**TUGAS**
Kutip setiap baris di bawah yang memuat kata "range". Huruf besar dan kecil dibedakan.

**DATA SUMBER**

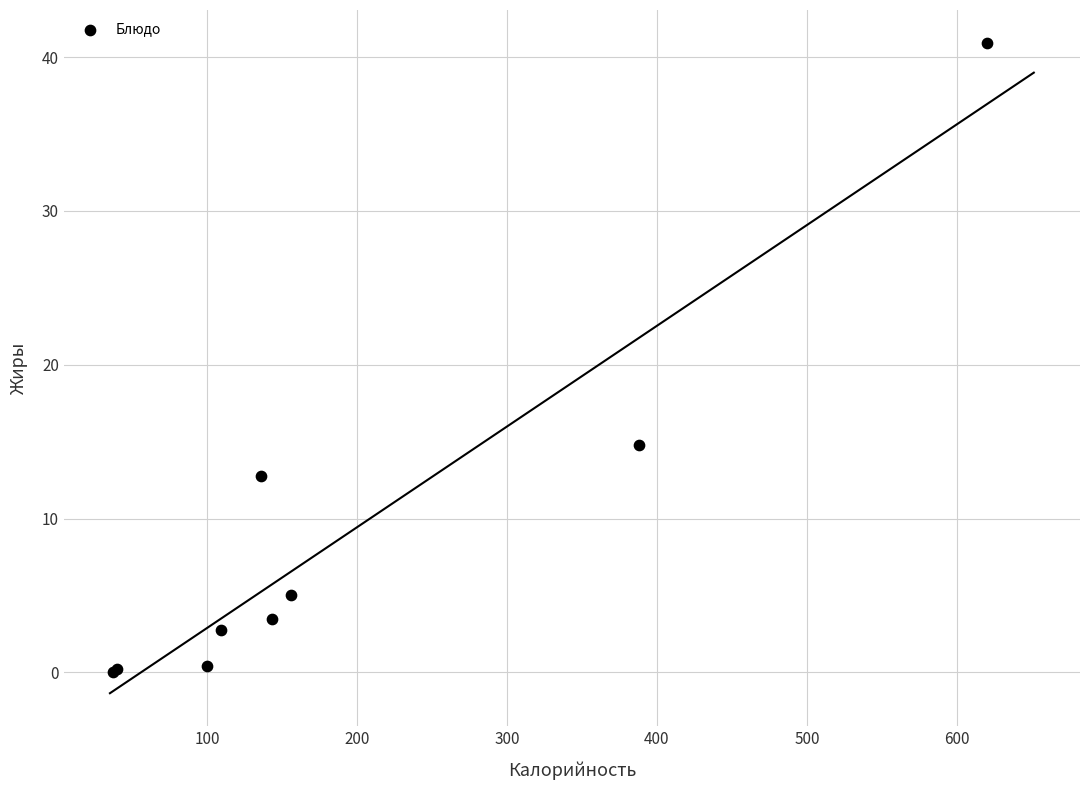

What Y value in the scatter plot is closest to 20?

14.8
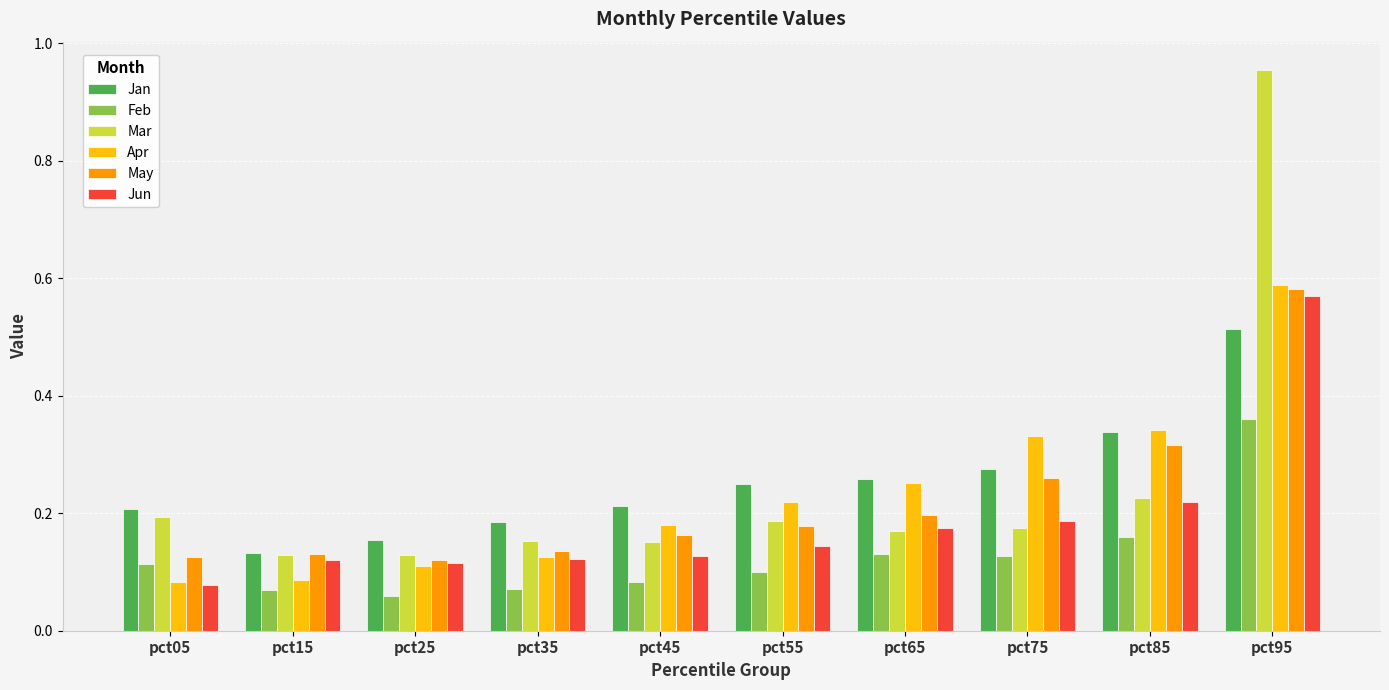

At which label is Feb closest to 0?

pct25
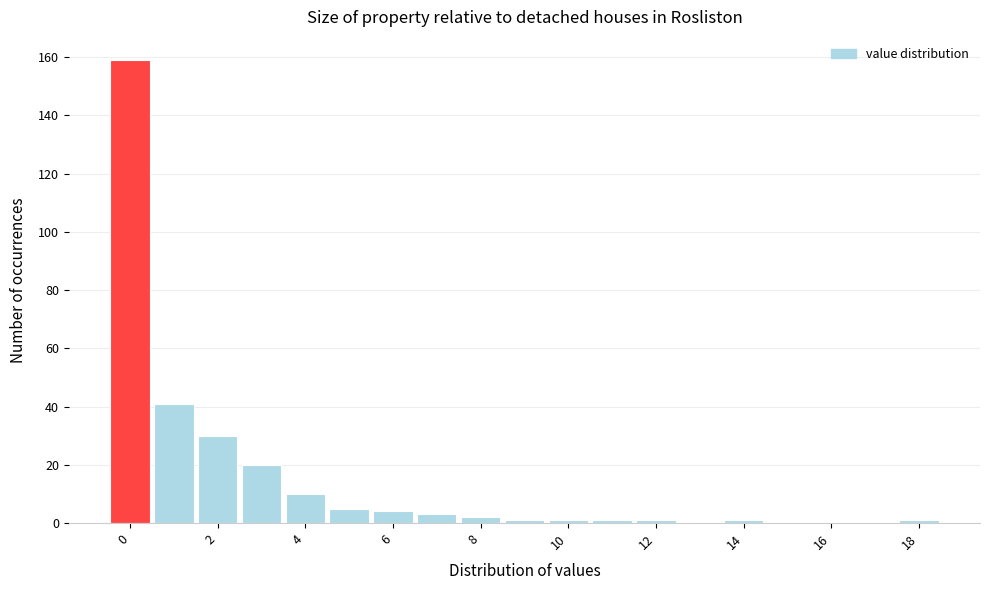

Over which range of the x-axis is the bar tallest?

-0.5 to 0.5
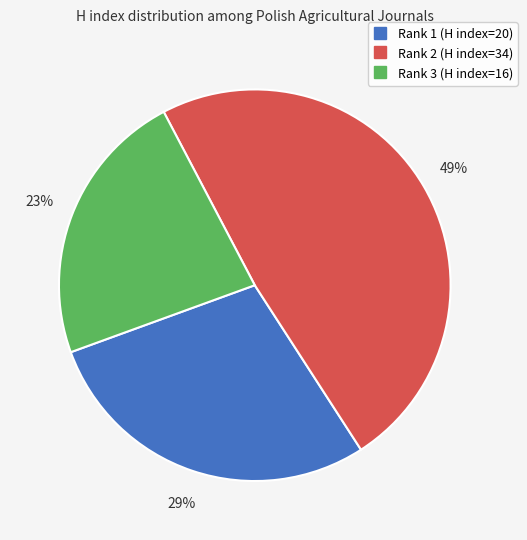

Is there any slice that represents more than half of the pie?

No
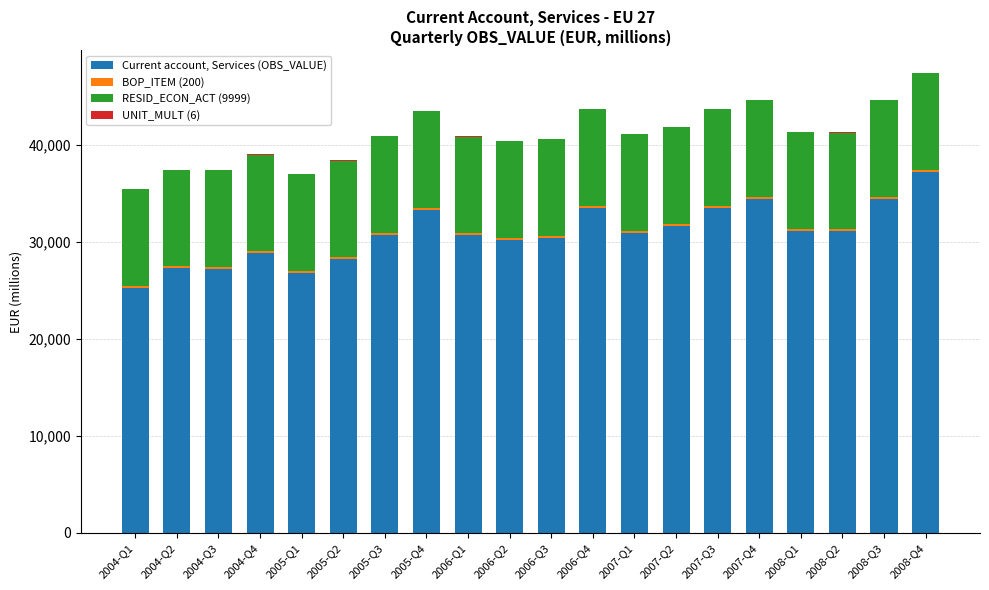

What is the sum of all Current account, Services (OBS_VALUE) values?

617043.9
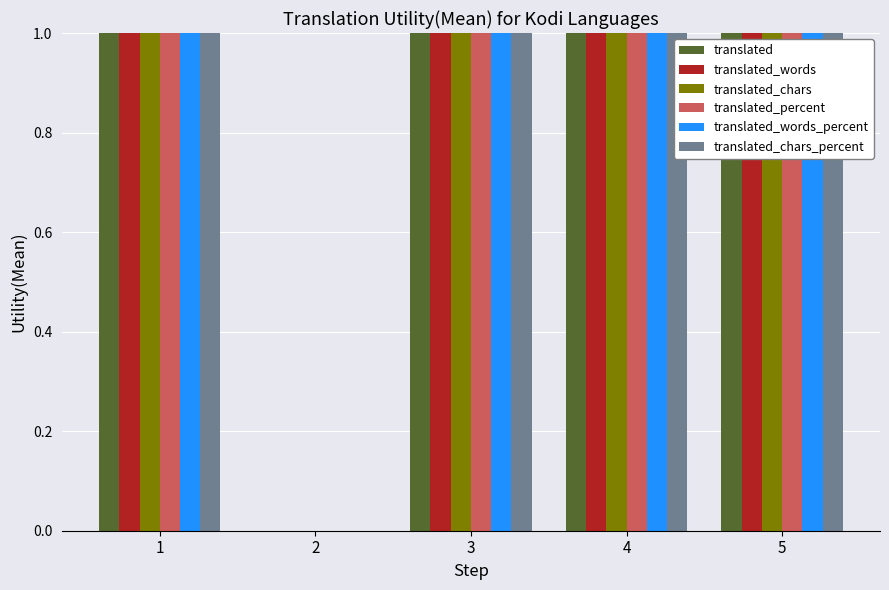

True or false: translated_chars_percent has a value of 1 at 2.

False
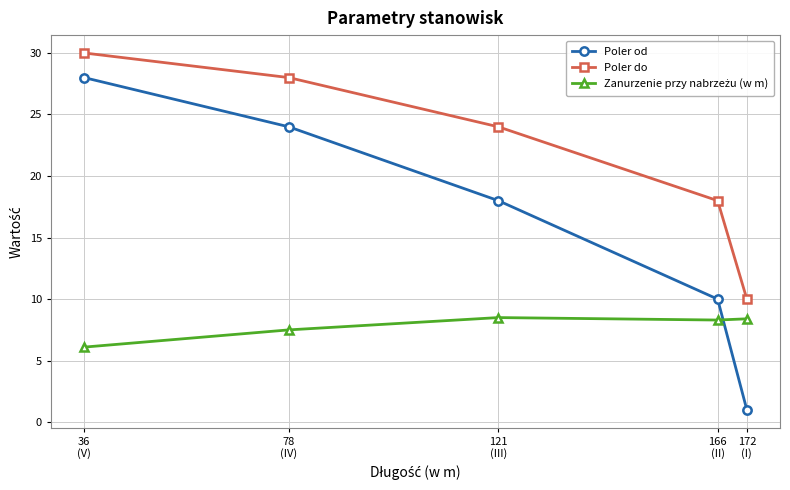

Which series has the largest range (max minus min)?

Poler od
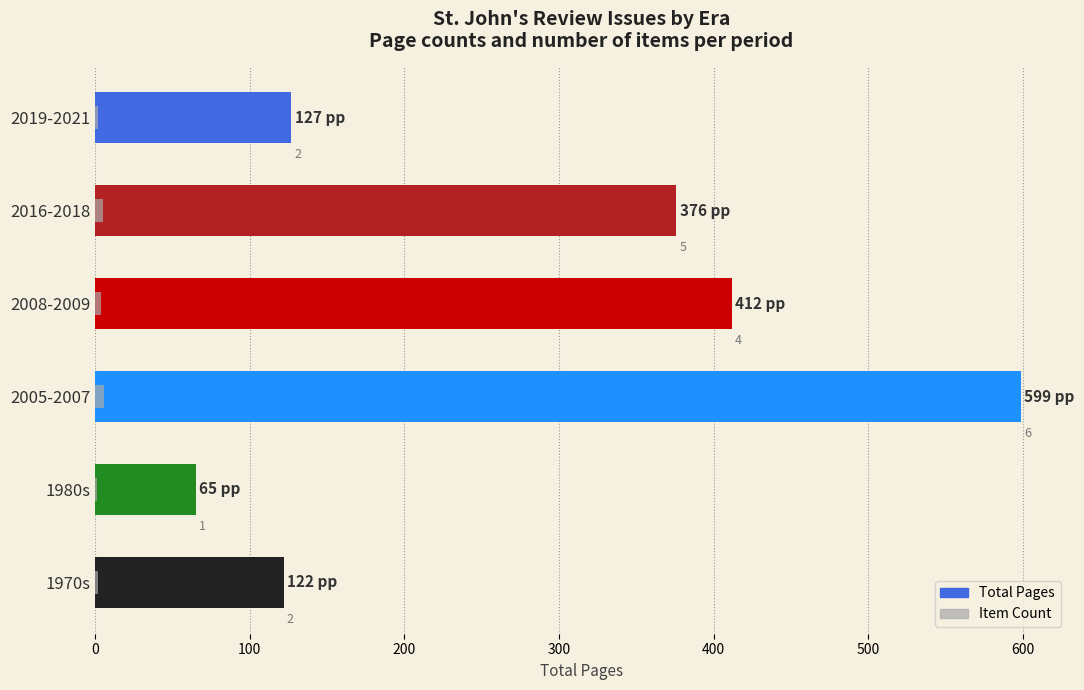

True or false: Item Count has a value of 10 at 2005-2007.

False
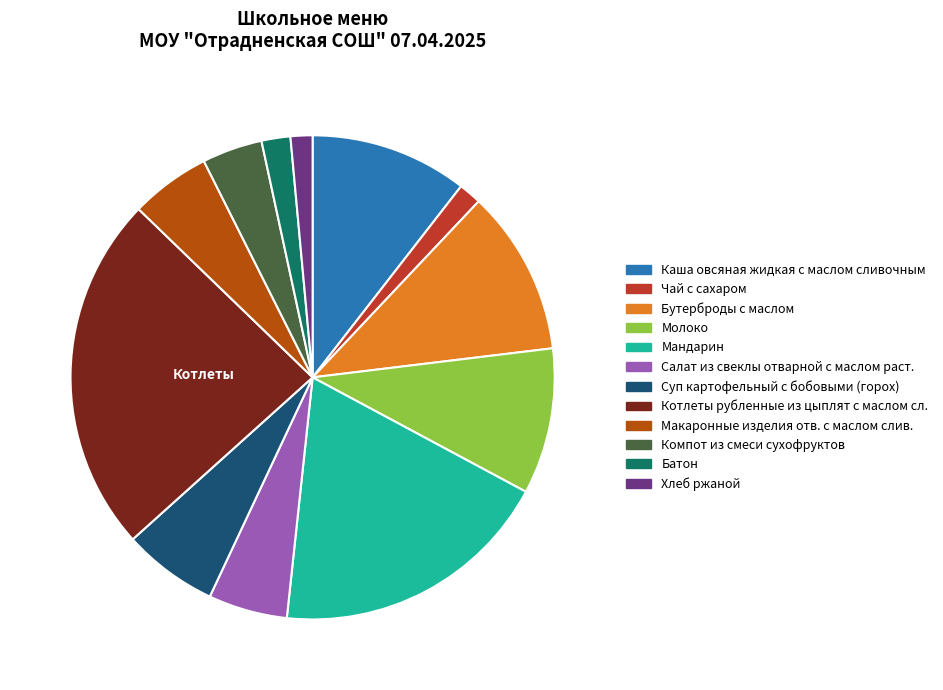

Which has a higher value, Батон or Макаронные изделия отв. с маслом слив.?

Макаронные изделия отв. с маслом слив.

**HASIL TUGAS**
Over which range of the x-axis is the bar tallest?
Which series has the largest range (max minus min)?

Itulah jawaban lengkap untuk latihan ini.